Once you find the line with "notebook: none [220,273,293,317]" in the entries below, return exactly every line from it through the line with "boots: none [670,458,770,560]".

┌──

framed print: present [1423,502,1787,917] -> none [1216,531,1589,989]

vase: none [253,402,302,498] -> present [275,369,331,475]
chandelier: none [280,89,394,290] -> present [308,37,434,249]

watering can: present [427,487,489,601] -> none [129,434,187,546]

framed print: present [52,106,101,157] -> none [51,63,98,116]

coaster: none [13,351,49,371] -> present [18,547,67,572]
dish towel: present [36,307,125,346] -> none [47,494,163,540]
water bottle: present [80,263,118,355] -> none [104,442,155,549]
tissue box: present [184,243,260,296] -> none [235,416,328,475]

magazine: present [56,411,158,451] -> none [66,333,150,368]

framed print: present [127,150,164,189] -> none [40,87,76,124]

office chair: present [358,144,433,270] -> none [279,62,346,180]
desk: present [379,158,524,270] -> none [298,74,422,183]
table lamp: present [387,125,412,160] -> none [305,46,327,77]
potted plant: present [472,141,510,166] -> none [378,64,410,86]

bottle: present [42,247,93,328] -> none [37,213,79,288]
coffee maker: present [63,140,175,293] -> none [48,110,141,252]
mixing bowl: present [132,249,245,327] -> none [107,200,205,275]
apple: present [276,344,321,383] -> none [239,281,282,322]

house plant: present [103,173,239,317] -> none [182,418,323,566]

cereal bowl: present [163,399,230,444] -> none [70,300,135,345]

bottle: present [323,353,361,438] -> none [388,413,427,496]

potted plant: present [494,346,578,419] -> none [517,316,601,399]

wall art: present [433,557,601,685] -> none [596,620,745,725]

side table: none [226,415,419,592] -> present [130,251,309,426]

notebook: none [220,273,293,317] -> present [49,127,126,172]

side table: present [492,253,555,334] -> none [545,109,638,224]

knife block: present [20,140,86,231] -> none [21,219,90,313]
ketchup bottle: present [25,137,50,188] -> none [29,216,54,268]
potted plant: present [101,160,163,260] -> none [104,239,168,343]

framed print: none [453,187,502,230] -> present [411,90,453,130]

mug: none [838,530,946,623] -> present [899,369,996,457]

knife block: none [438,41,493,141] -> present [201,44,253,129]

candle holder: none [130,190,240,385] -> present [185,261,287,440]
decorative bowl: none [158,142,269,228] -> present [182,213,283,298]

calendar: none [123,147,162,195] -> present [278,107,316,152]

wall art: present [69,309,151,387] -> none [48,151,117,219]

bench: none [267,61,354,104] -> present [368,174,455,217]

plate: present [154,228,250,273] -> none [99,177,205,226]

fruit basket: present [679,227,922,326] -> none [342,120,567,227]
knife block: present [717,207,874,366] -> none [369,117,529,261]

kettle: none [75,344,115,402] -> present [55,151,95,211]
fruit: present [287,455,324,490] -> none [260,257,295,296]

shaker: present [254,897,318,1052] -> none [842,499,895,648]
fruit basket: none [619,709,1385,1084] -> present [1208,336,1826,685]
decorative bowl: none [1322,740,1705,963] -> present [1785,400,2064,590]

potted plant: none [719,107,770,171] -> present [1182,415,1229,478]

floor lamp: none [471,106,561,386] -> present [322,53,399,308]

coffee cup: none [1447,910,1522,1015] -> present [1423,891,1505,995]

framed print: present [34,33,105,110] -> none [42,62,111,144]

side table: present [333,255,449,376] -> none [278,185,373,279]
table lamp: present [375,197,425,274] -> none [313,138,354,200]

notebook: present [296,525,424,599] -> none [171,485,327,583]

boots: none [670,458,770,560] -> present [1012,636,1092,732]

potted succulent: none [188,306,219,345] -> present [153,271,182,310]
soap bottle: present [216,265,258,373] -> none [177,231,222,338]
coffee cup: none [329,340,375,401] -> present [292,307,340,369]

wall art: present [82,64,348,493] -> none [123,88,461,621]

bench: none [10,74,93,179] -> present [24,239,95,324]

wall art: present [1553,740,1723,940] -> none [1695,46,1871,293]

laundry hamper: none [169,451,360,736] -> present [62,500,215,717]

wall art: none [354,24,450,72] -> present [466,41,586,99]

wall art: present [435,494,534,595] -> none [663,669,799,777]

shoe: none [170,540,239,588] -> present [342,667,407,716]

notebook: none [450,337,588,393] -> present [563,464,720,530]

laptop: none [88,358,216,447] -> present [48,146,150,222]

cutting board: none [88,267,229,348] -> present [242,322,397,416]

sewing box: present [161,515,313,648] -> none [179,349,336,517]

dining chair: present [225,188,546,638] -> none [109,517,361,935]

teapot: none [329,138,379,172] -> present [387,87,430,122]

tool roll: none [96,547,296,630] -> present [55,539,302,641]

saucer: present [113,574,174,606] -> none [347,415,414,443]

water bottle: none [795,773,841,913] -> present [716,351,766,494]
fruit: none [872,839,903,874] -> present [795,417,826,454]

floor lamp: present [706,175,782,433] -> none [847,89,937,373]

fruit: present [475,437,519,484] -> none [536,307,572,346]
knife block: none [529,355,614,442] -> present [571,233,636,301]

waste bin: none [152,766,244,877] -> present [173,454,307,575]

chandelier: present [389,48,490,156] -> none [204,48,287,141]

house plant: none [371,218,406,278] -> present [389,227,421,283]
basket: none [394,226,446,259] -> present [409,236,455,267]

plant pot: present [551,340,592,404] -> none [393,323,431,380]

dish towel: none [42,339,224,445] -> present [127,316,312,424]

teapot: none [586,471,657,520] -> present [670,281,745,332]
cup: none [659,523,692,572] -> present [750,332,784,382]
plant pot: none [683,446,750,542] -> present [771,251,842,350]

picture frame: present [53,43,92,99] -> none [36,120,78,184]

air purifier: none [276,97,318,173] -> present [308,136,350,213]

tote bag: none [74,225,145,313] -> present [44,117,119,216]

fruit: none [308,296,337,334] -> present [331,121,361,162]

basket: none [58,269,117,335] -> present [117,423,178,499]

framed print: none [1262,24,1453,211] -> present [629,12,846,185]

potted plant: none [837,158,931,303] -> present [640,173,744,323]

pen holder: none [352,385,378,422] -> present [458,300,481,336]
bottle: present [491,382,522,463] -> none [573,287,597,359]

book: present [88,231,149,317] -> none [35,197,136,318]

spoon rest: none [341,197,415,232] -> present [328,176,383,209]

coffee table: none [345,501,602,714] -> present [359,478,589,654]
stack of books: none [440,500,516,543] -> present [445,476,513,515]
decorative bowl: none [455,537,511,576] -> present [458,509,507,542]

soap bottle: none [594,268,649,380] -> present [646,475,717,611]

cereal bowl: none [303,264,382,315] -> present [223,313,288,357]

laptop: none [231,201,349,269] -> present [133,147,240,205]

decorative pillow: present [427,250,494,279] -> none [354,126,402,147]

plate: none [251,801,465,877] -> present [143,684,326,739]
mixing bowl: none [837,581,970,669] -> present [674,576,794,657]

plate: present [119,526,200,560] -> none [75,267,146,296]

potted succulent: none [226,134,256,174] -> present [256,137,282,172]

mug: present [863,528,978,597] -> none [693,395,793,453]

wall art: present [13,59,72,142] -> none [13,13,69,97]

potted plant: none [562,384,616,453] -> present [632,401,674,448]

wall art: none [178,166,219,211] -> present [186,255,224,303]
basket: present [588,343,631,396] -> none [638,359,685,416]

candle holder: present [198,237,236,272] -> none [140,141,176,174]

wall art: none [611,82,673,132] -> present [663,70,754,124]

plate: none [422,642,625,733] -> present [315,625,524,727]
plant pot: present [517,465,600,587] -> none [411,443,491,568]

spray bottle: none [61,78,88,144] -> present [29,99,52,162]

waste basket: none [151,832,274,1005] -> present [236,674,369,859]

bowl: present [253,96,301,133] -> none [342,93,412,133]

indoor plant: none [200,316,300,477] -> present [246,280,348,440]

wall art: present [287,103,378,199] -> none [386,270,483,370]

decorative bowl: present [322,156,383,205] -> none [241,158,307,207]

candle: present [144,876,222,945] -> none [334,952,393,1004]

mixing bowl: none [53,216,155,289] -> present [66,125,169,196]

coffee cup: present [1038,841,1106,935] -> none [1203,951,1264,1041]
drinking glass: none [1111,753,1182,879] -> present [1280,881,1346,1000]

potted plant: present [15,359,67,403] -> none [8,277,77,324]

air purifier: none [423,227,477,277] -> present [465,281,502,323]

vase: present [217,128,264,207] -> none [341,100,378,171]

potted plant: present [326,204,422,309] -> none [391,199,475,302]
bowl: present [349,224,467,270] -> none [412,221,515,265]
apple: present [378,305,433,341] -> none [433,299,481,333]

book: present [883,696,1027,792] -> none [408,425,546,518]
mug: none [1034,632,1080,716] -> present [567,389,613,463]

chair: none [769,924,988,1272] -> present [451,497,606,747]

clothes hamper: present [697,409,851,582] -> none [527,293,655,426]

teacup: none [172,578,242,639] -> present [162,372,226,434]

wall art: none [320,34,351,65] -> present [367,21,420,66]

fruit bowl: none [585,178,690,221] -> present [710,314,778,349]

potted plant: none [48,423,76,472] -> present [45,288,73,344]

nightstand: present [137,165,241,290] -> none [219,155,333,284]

└──

▶ [Solution for this task]:
notebook: none [220,273,293,317] -> present [49,127,126,172]

side table: present [492,253,555,334] -> none [545,109,638,224]

knife block: present [20,140,86,231] -> none [21,219,90,313]
ketchup bottle: present [25,137,50,188] -> none [29,216,54,268]
potted plant: present [101,160,163,260] -> none [104,239,168,343]

framed print: none [453,187,502,230] -> present [411,90,453,130]

mug: none [838,530,946,623] -> present [899,369,996,457]

knife block: none [438,41,493,141] -> present [201,44,253,129]

candle holder: none [130,190,240,385] -> present [185,261,287,440]
decorative bowl: none [158,142,269,228] -> present [182,213,283,298]

calendar: none [123,147,162,195] -> present [278,107,316,152]

wall art: present [69,309,151,387] -> none [48,151,117,219]

bench: none [267,61,354,104] -> present [368,174,455,217]

plate: present [154,228,250,273] -> none [99,177,205,226]

fruit basket: present [679,227,922,326] -> none [342,120,567,227]
knife block: present [717,207,874,366] -> none [369,117,529,261]

kettle: none [75,344,115,402] -> present [55,151,95,211]
fruit: present [287,455,324,490] -> none [260,257,295,296]

shaker: present [254,897,318,1052] -> none [842,499,895,648]
fruit basket: none [619,709,1385,1084] -> present [1208,336,1826,685]
decorative bowl: none [1322,740,1705,963] -> present [1785,400,2064,590]

potted plant: none [719,107,770,171] -> present [1182,415,1229,478]

floor lamp: none [471,106,561,386] -> present [322,53,399,308]

coffee cup: none [1447,910,1522,1015] -> present [1423,891,1505,995]

framed print: present [34,33,105,110] -> none [42,62,111,144]

side table: present [333,255,449,376] -> none [278,185,373,279]
table lamp: present [375,197,425,274] -> none [313,138,354,200]

notebook: present [296,525,424,599] -> none [171,485,327,583]

boots: none [670,458,770,560] -> present [1012,636,1092,732]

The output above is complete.